8Le présent volume a voulu mettre en évidence, par son plan, la géographie originale qui se dessine dans l’œuvre d’Euphorion – géographie qui tranche, comme l’a montré E. Magnelli, avec celle d’un Callimaque ou d’un Apollonios. Euphorion fait la part belle aux traditions locales de sa terre natale avec l’ensemble Eubée – Béotie, mais la Mopsopie permet aussi de deviner son intérêt pour l’atthidographie (cet aspect a notamment été souligné par la contribution de S. Wyler). Euphorion se montre aussi fort intéressé par l’Asie Mineure et le Proche-Orient, qu’il cherche, à l’occasion, à mettre en rapport avec l’Attique par la recherche de traditions rares (voir sur ce point la contribution d’E. Magnelli). Il est à la fois tentant et malaisé de mettre les différents fragments qui se rapportent à une zone géographique précise en rapport avec les différentes étapes de la carrière d’Euphorion : les fragments eubéens sont-ils les vestiges de l’activité d’Euphorion à la cour d’Alexandre et de Nikaia de Chalcis ? Les fragments concernant le Proche-Orient sont-ils nécessairement liés à la dernière phase de la carrière d’Euphorion, au service de la cour séleucide ? E. Magnelli a, à très juste titre, proposé une réflexion méthodologique qui met en évidence les limites et les dangers d’une approche qui voudrait, à la suite de P. Treves, trop étroitement lier les différents fragments de récits à l’influence des patronages successifs qu’obtint Euphorion et se fonder, pour ce faire, sur le seul examen de la géographie dans laquelle s’ancre le récit.

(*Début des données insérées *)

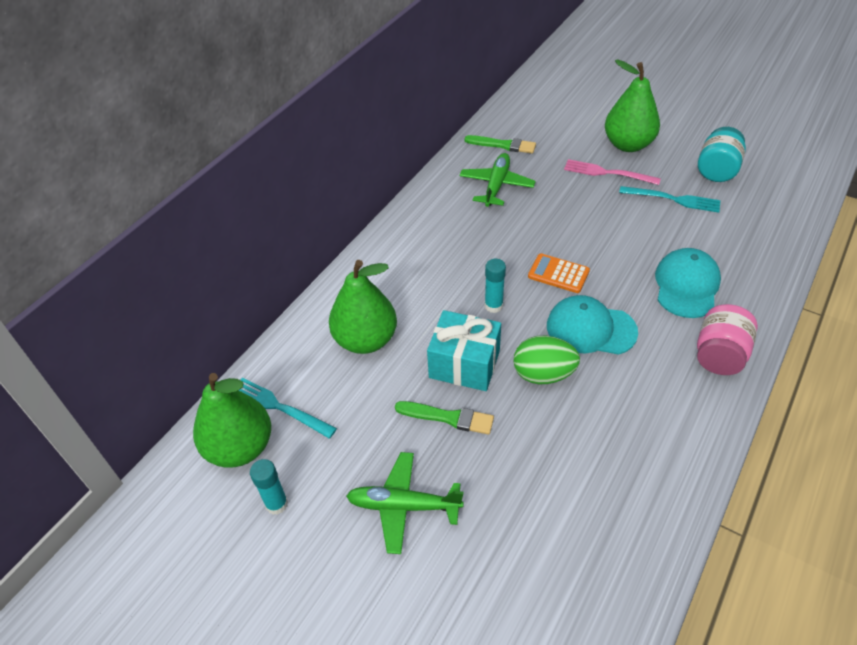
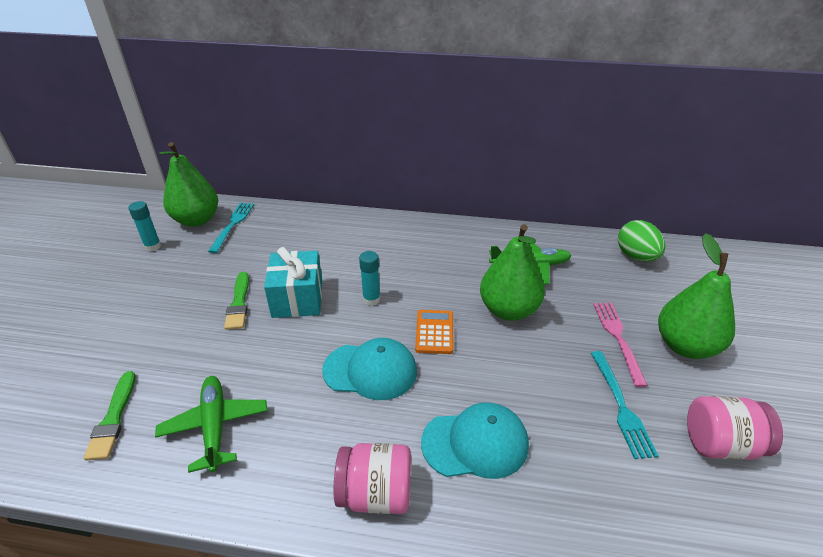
camera: 65 degrees right, 10 degrees down
(365, 340) = (306, 243): green pear -> green pear (508, 310)
(403, 506) = (152, 301): green plane -> green plane (215, 426)
(503, 145) = (592, 256): green brush -> green brush (113, 418)
(543, 374) = (300, 349): green egg -> green egg (636, 257)
(590, 329) = (370, 370): turquoise cap -> turquoise cap turned 105 degrees clockwise
(716, 170) = (720, 444): turquoise jar -> pink jar

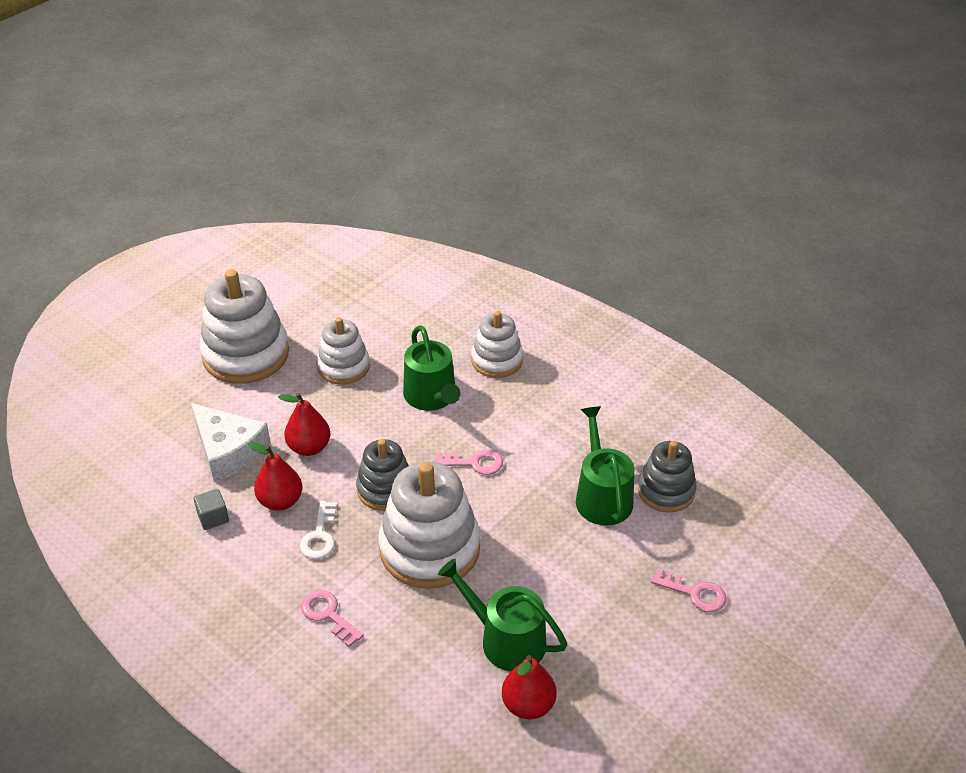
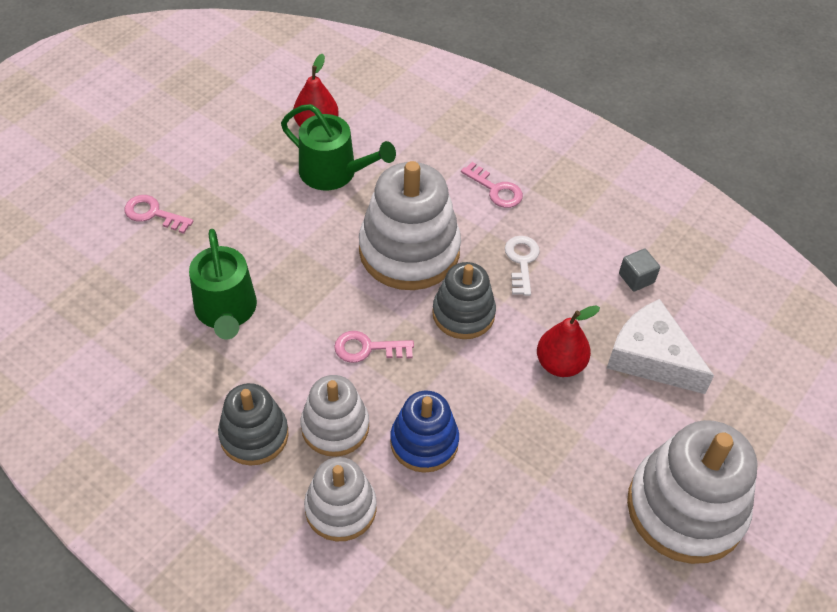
camera: 175 degrees right, 10 degrees up
(280, 501) = (572, 297): red pear -> none
(343, 367) = (547, 490): white stacking toy -> white stacking toy (335, 427)
(432, 397) = (424, 442): green watering can -> blue stacking toy
(666, 491) = (154, 319): grey stacking toy -> grey stacking toy (254, 435)

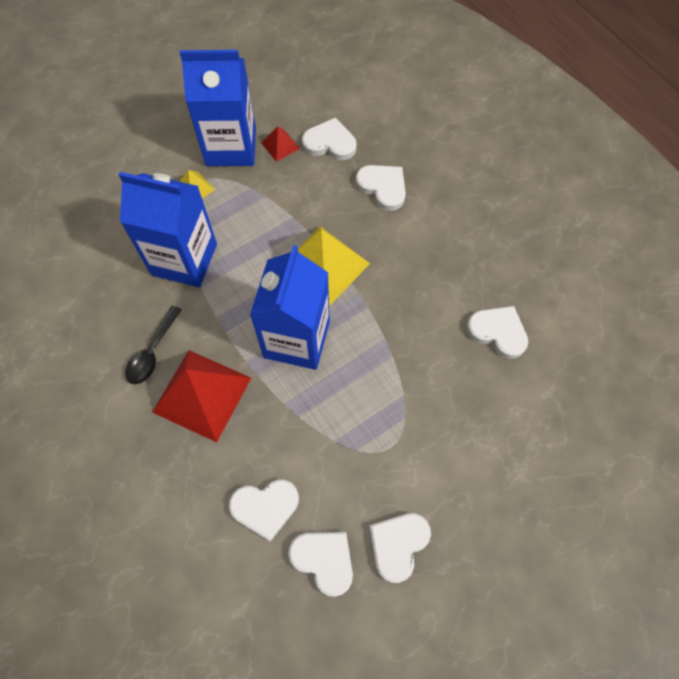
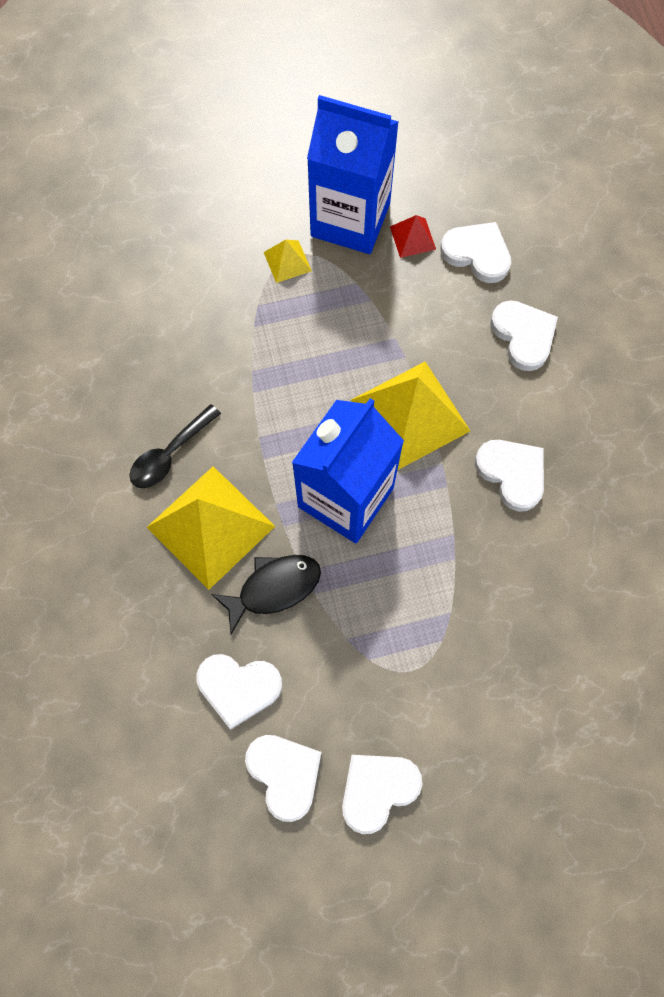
camera: 20 degrees right, 5 degrees up
(184, 259) = (245, 350): blue carton -> none
(202, 395) = (211, 527): red pyramid -> yellow pyramid
(266, 423) = (274, 588): none -> black fish
(498, 332) = (599, 575): white heart -> white heart (512, 473)

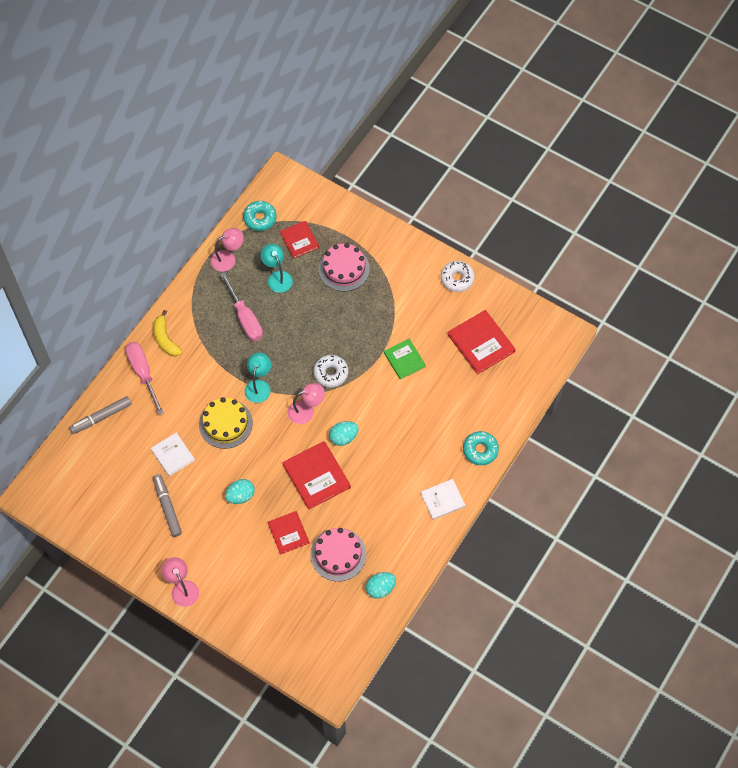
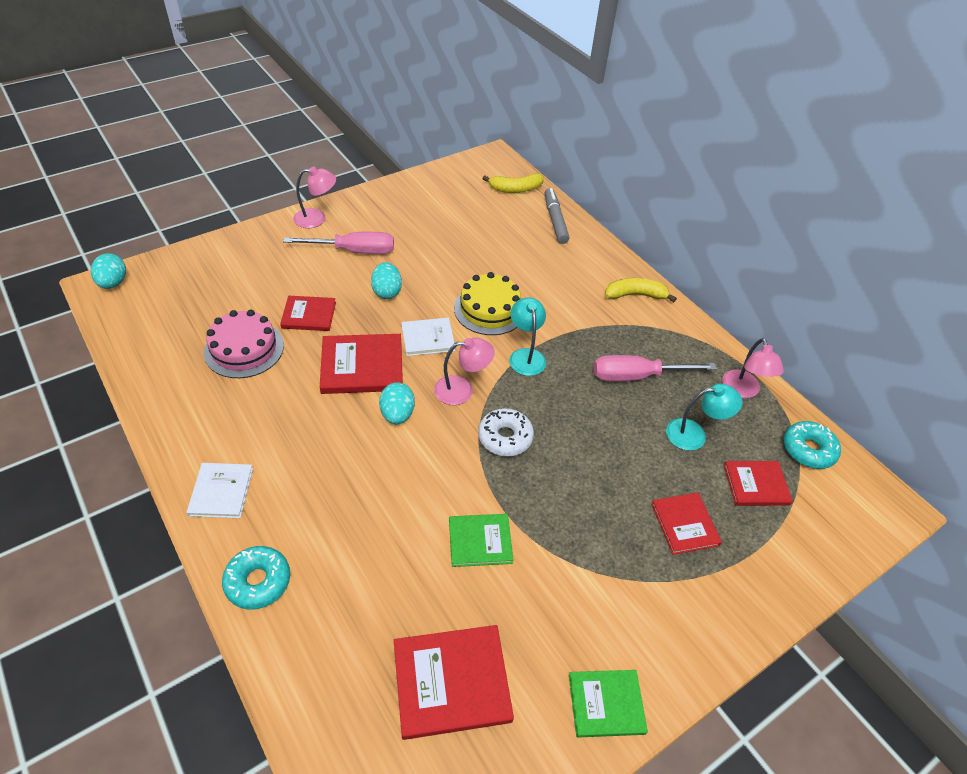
camera: 110 degrees right, 15 degrees down
(71, 460) = (515, 189): none -> yellow banana
(143, 373) = (595, 264): pink screwdriver -> pink screwdriver (354, 251)
(167, 507) = (415, 234): grey marker -> none
(173, 455) = (476, 256): white book -> white book (428, 338)
(259, 386) = (526, 356): turquoise lamp -> turquoise lamp turned 135 degrees counterclockwise
(306, 410) = (462, 390): pink lamp -> pink lamp turned 105 degrees counterclockwise
(344, 269) = (684, 524): pink cake -> red book
(380, 588) = (165, 372): turquoise egg -> turquoise egg (113, 283)
(457, 279) = (606, 704): white donut -> green book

9Une question étroitement corrélée à celle soulevée par E. Magnelli est celle de la part qu’occupe, dans la carrière d’Euphorion, le séjour à la cour séleucide. La Souda indique qu’Euphorion naquit vers l’époque où se déroula la Bataille de Bénévent (275 av. J.-C.). Si ce témoignage doit être pris au sérieux, Euphorion a donc déjà plus de cinquante ans lors de l’avènement du jeune Antiochos III Megas, puis de son mariage avec Laodicé III (figure qui pourrait avoir justifié, comme l’a récemment suggéré A. Coppola, l’intérêt d’Euphorion pour les traditions relatives à Laodicé, princesse troyenne – sur ce point, voir la contribution d’É. Prioux). Dans le présent volume, F.-H. Massa-Pairault a toutefois posé la question de savoir si Euphorion se trouvait encore à Chalcis en 191, lors des noces d’Antiochos III et d’Euboia qui se déroulèrent dans la ville natale du poète. À supposer que cet épisode ait joué un rôle déterminant dans la carrière d’Euphorion, il faudrait sans doute suggérer de le faire naître plus tard que ne l’indique la Souda. De même, la réécriture des traditions relatives aux agônes des devins Amphilochos, Calchas et Mopsos se comprend surtout, comme l’a souligné R. Robert, dans le contexte des campagnes militaires préparées ou effectuées par Antiochos III dans les premières années du iie siècle av. J.-C. Un Euphorion πρέσβυς cherchait-il alors, par son travail sur la matière mythologique et sur les mythes de fondation, à légitimer les projets de conquêtes et les conquêtes effectives d’Antiochos III ? Peut-être faut-il mettre en doute la chronologie reconstituée d’après la notice de la Souda et reconnaître en Euphorion une figure plus décisive encore qu’on ne le pensait jusqu’à présent pour la genèse de monuments culturels illustrant et défendant l’idéologie séleucide ?
Notes de bas de page
1 Voir par exemple les épigrammes 90 A.-B et 96 A.-B. du P. Mil. Vogl. VIII, 309.